The great indices of the previous era of folklore scholarship took one step in this direction by attempting to map, mostly in bibliographic terms but indirectly in cartographic, the various texts that had been collected in the initial wave of the philological project. At the same time as Stith Thompson turned his great carousel to compile the Motif Index three-by-five card by three-by-five card, however, a few scholars and scientists were beginning to play with the idea of using computers, as slow and expensive as they were then, to compile statistics about texts[^cf2].
Statistics remains, for most humanists, either an enigma or an enemy. It represents, for many (and with good reason), a regime of mathematics, itself something of a mystery, which has been used too often to summarize a situation or a group of people when a more subtle form of analysis was needed. I will not, in this essay, defend its use in such contexts. Nor am I interested in defending, or capable of discussing, the larger statistical turn that so many forms of knowledge production have undertaken. I have only this, a reworking of a dite from my own childhood and perhaps yours too: just because others are doing it is not a reason for us to do it, too.
I understand very well the humanistic impulse to draw a line in the discursive stand and to cry out “the crunching of us into numbers ends here.” My suggestion here, at this metaphorical line lying before us, is that the crunching will go on and on, and it can do so either without us or with our efforts not only to humanize the crunching but also to stuff it so full of the human that it might very well turn into a new kind of science, a new kind of scholarship that will not only be interesting to others, but also to us as well.
One of the central requirements of statistics is that you must convert information — perhaps a simply little story about a treasure buried somewhere, perhaps a few dozen of such stories, or perhaps several thousand — into data. But such a transformation amount simply to assigning values, most often numbers but they need not be, to the objects that are central to the problem. The analyst defines the problem, and the analyst assigns the values. Folklore studies has already done this in the form of tale type numbers, and motif numbers, and even when we describe the process of contextualization of a particular text.

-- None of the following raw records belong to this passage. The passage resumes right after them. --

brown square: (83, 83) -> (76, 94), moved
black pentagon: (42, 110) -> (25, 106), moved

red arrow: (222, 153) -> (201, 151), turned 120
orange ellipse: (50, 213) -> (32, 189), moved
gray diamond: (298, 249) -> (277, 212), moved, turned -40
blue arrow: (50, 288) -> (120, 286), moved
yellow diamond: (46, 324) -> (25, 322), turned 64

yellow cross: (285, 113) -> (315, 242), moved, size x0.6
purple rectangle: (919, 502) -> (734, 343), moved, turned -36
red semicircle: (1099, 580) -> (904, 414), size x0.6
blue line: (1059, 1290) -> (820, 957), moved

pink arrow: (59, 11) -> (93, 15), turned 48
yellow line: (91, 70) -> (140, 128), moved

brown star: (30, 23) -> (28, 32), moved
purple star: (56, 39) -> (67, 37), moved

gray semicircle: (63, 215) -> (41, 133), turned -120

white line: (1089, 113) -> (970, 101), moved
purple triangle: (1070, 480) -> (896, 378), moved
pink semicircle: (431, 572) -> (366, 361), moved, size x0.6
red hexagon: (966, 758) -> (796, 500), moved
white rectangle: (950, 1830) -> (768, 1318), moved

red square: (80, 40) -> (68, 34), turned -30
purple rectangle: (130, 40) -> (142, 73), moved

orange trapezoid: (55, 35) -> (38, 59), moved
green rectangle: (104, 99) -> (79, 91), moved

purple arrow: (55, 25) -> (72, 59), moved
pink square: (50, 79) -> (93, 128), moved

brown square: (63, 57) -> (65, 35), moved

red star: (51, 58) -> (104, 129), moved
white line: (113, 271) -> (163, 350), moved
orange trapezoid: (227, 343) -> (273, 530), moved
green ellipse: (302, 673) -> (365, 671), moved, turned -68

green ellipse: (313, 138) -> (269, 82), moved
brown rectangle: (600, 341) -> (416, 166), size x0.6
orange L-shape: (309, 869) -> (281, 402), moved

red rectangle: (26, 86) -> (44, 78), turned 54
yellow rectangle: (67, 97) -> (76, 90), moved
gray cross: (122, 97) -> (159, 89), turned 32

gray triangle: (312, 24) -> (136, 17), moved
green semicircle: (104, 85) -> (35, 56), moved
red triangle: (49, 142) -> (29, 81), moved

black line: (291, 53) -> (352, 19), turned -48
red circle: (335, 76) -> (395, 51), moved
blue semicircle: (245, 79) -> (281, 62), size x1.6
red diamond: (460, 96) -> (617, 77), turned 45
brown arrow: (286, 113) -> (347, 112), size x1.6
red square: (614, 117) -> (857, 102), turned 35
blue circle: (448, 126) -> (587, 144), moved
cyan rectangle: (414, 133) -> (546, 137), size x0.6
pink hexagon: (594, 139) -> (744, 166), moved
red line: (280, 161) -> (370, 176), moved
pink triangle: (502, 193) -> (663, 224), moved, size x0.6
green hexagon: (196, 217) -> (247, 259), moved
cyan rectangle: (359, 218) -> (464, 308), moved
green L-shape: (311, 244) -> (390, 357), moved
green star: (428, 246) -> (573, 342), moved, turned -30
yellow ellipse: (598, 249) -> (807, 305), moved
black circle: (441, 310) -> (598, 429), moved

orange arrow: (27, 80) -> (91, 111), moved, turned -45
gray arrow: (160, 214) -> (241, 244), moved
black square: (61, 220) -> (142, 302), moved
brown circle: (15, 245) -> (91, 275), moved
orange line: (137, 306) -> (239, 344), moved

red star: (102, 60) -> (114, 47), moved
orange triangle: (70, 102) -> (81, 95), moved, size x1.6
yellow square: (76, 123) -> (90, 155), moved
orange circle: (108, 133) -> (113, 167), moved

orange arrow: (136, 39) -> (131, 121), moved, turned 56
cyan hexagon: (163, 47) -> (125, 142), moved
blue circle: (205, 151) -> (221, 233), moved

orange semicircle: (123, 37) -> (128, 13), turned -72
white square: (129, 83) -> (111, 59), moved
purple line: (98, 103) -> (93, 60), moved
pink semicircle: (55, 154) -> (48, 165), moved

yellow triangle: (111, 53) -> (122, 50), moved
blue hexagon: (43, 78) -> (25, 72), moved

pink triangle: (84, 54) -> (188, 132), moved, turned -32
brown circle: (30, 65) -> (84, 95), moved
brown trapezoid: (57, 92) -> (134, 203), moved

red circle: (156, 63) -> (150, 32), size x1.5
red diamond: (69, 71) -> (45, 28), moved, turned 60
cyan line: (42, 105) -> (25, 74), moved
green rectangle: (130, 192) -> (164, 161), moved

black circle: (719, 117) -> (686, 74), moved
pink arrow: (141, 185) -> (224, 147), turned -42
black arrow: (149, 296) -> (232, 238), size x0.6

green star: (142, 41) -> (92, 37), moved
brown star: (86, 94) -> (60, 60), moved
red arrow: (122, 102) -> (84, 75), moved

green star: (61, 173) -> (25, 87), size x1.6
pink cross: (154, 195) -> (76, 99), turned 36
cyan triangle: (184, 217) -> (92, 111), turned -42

So why count words? Well, clearly one reason to do so is simply to explore texts and textuality, to satisfy our curiosity about the fundamental dimensions of human expressivity: the number of words in a text, the word clusters (or collocations) that occur within a text as well as the words that always appear in conjunction with others in particular kinds of texts (co-occurrences). A second reason to proceed in this fashion is to make it possible to discover relationships between texts that we have not yet discovered by more traditional means of study. Discovery, indeed the notion of indexing itself, are the chief reason behind so much of the effort in natural language processing, as we will discuss in a moment. The final reason is that by seeing folklore texts in a new light and seeing relationships between texts that we have not gleaned before leads to new forms of knowledge, forms that need not displace but rather refine and extend current ways of knowing.
[^cf1]: The first public presentation of this research project was at the 2013 meeting of the International Society for Contemporary Legend Research. I would like to thank that group for their incredibly generosity and hospitality.
[^cf2]: The image of Stith Thompson sitting in a building dedicated to housing a carousel forty-feet in diameter is one that I owe entirely to Henry Glassie.